Las Vegas home prices have skyrocketed more than once
Given our dependence on tourists coming here to eat, drink, gamble and party, Las Vegas’ economy has long been prone to extreme ups and downs.
But across the valley, in the land of stick-and-stucco with red-tile roofs, Las Vegas’ housing market has shown it can be just as volatile.
Southern Nevada home prices have been on a stomach-churning ride over the past two decades: The market floors it, hits the brakes and repeats.
It has accelerated yet again over the past year with rapid sales and record prices, thanks largely to cheap borrowing costs that have let buyers stretch their budgets. Las Vegas is not alone — home prices have shot higher across the country as well.
But Southern Nevada home values skyrocketed faster in the past than they have now and at a much faster pace than the national average. After the economy crashed a decade or so ago, home prices here also sank faster than the U.S overall.
Lately, our frenzy has looked largely the same as other cities, marked by tight inventory, multiple offers and sellers firmly in control as people try to buy a place amid historically low interest rates.
Southern Nevada house prices were up 23.8 percent year over year in August, compared with a 19.8 percent jump nationally, according to the S&P CoreLogic Case-Shiller index released this week.

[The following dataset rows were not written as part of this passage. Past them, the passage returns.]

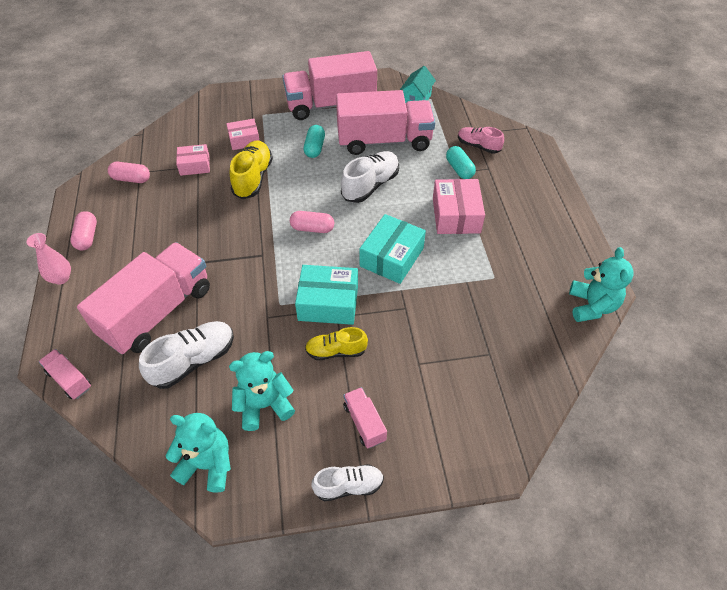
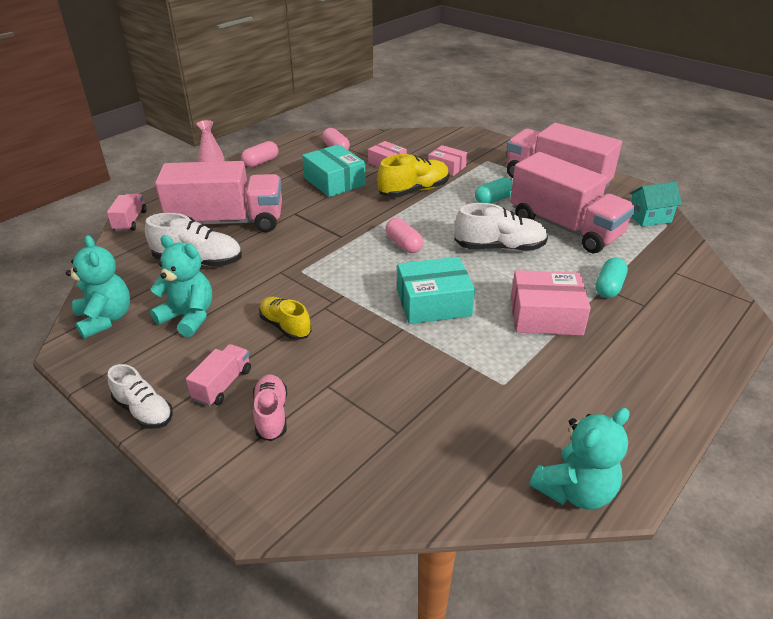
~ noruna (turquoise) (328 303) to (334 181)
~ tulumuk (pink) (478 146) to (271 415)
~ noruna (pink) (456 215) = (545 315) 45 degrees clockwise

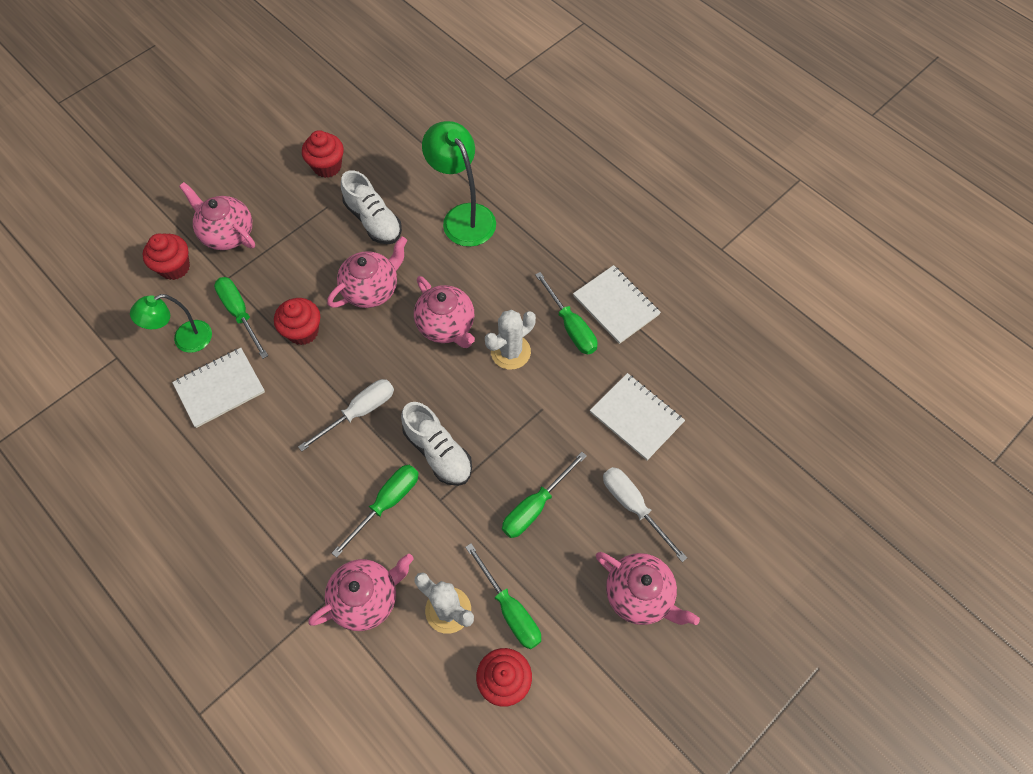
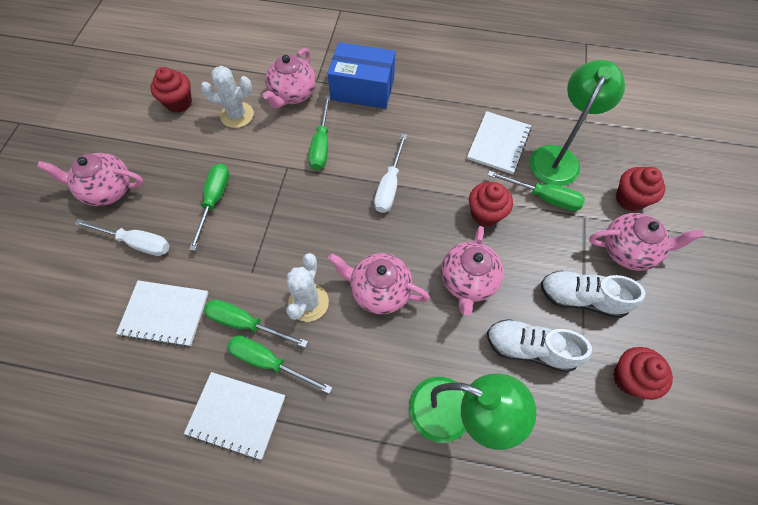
+ noruna (blue) (362 88)
~ tulumuk (white) (438 452) to (581 298)
~ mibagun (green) (510 609) to (246 323)
~ ribugek (green) (185 340) = (558 157) x1.52

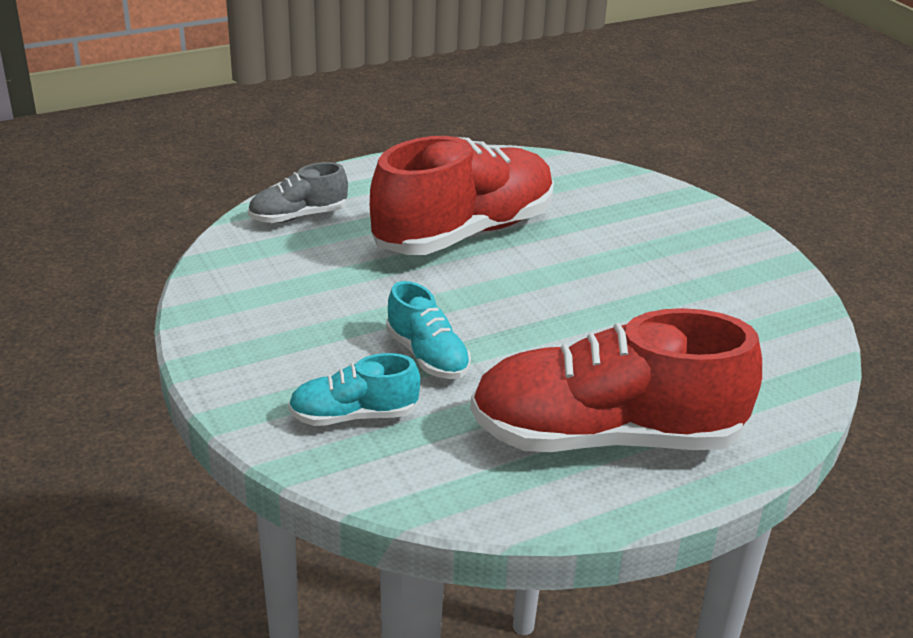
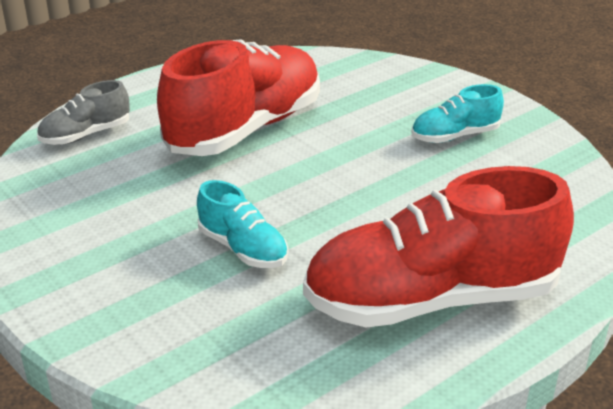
~ tulumuk (turquoise) (354 415) to (455 136)

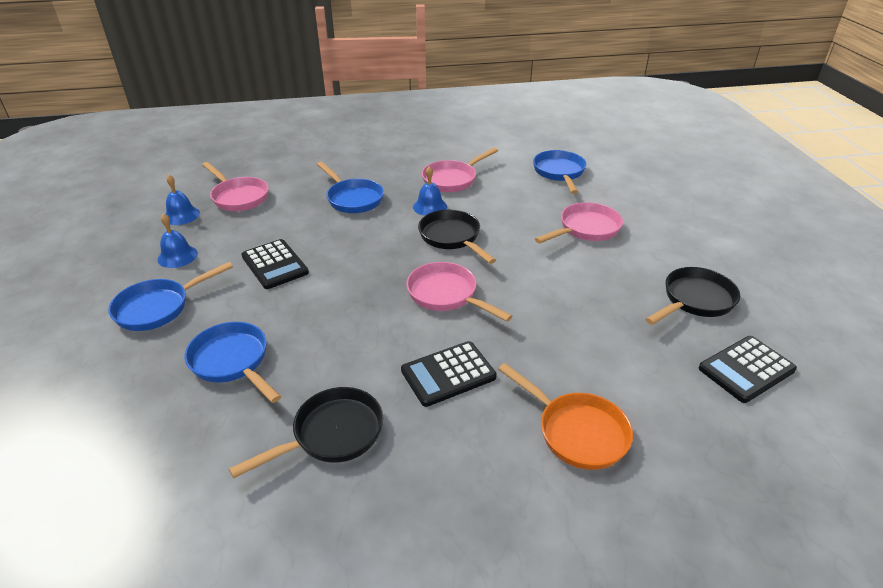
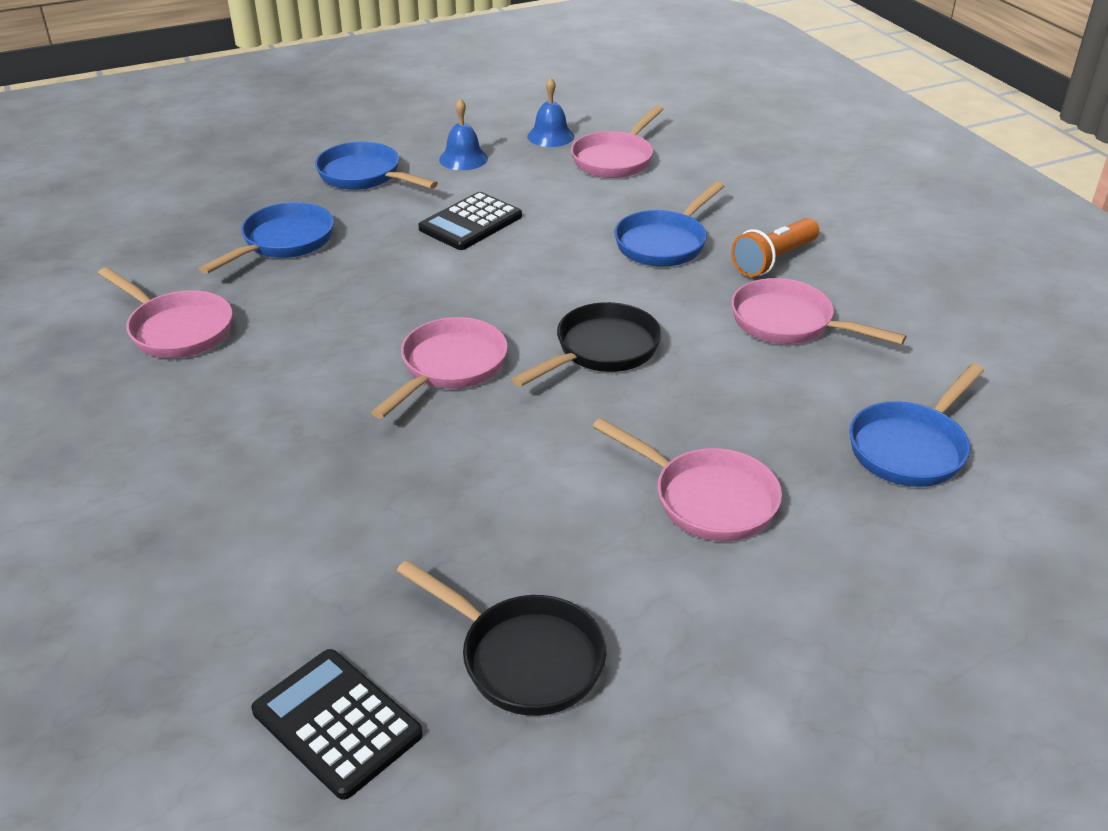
- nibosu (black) (448 374)
- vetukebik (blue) (430 206)
- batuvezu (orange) (576 431)
+ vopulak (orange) (774 260)
~ batuvezu (black) (332 434) to batuvezu (pink) (177 329)
~ batuvezu (blue) (559 173) = (911 448) 150 degrees clockwise

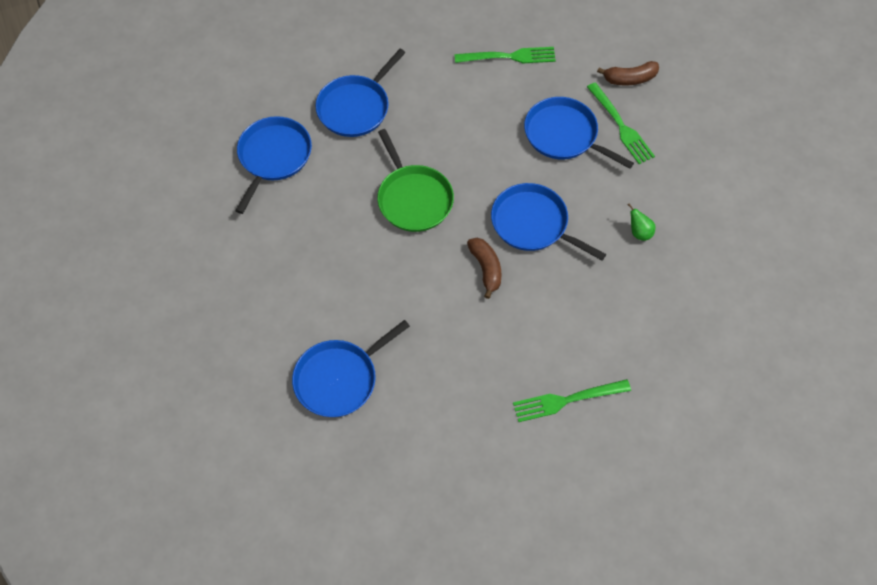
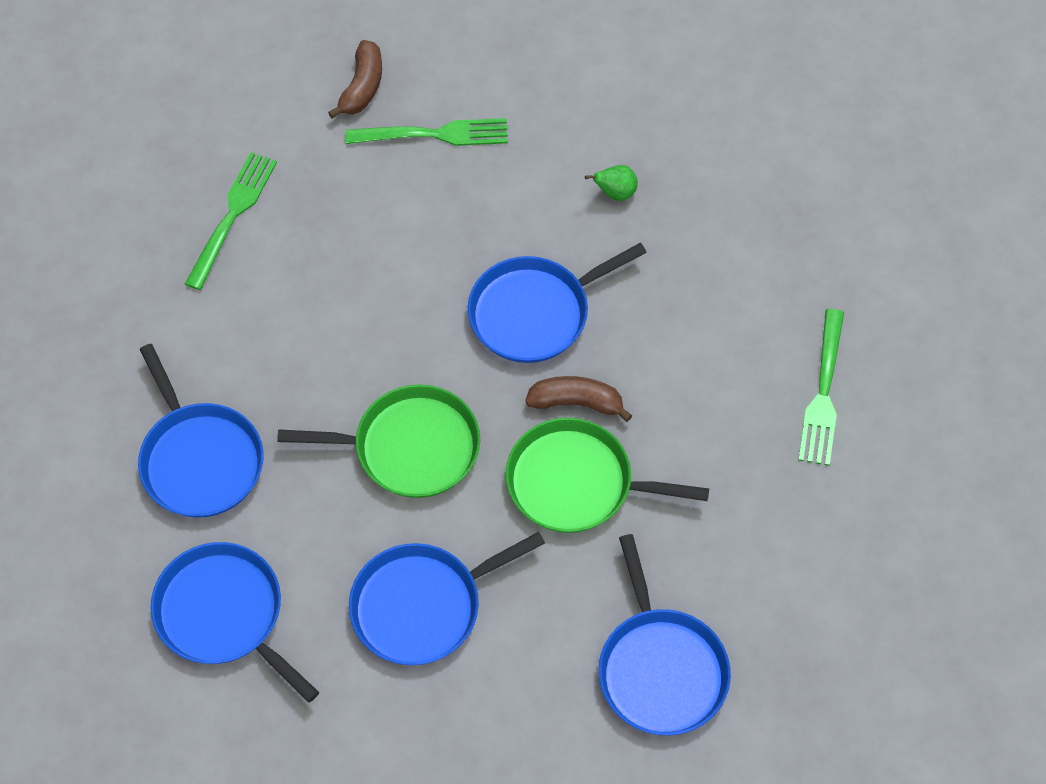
+ batuvezu (green) (576 483)
~ batuvezu (blue) (564 135) to (422 606)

In August 2020, house prices locally were up 4.7 percent from the year before, while nationally they had climbed 5.8 percent, the index shows.
During the mid-2000s, Las Vegas was ground zero for America’s real estate bubble as lenders issued mortgages to practically anyone. Builders developed waves of subdivisions in the valley, investors drew up plans for numerous condo towers, and house-flipping was an easy moneymaker.
Overall, Las Vegas house prices in September 2004 had shot up by 53 percent from a year earlier. Nationally, annual price growth reached 14.5 percent in September 2005, according to the Case-Shiller index.
When the bubble burst and the economy did a faceplant, few areas were hit as hard as Southern Nevada. Job losses soared, property values plunged, construction largely ground to a halt, and the valley was littered with abandoned, partially built projects.
Many people throughout the valley also lost their homes to foreclosure, enabling a widespread squatter problem.
By late 2008, Las Vegas house prices had dropped by nearly 33 percent from a year earlier. Nationally, the price drop was at its worst in early 2009, at almost 13 percent.
The Las Vegas market surged again in 2013 as bargain-hunting investors bought cheap homes in bulk to turn into rentals. Given the severity of the crash here, there was no shortage of supply and prices accelerated yet again, albeit this time out of the gutter.
By summer 2013, Las Vegas home prices had climbed by 29 percent from a year earlier, compared with a 10 percent jump nationally at the time, according to Case-Shiller.
Housing is a cyclical industry, prone to ups and downs, but Las Vegas’ market has been more volatile than most. It has a transient population and always seems to draw out-of-state investors, and there is still plenty of land left for construction.
Plus, at its essence, buying real estate can be a type of gambling: You’re betting a property will go up in value and, at some point, you can cash in.
Some win big, and some get wiped out. What’s more Vegas than that?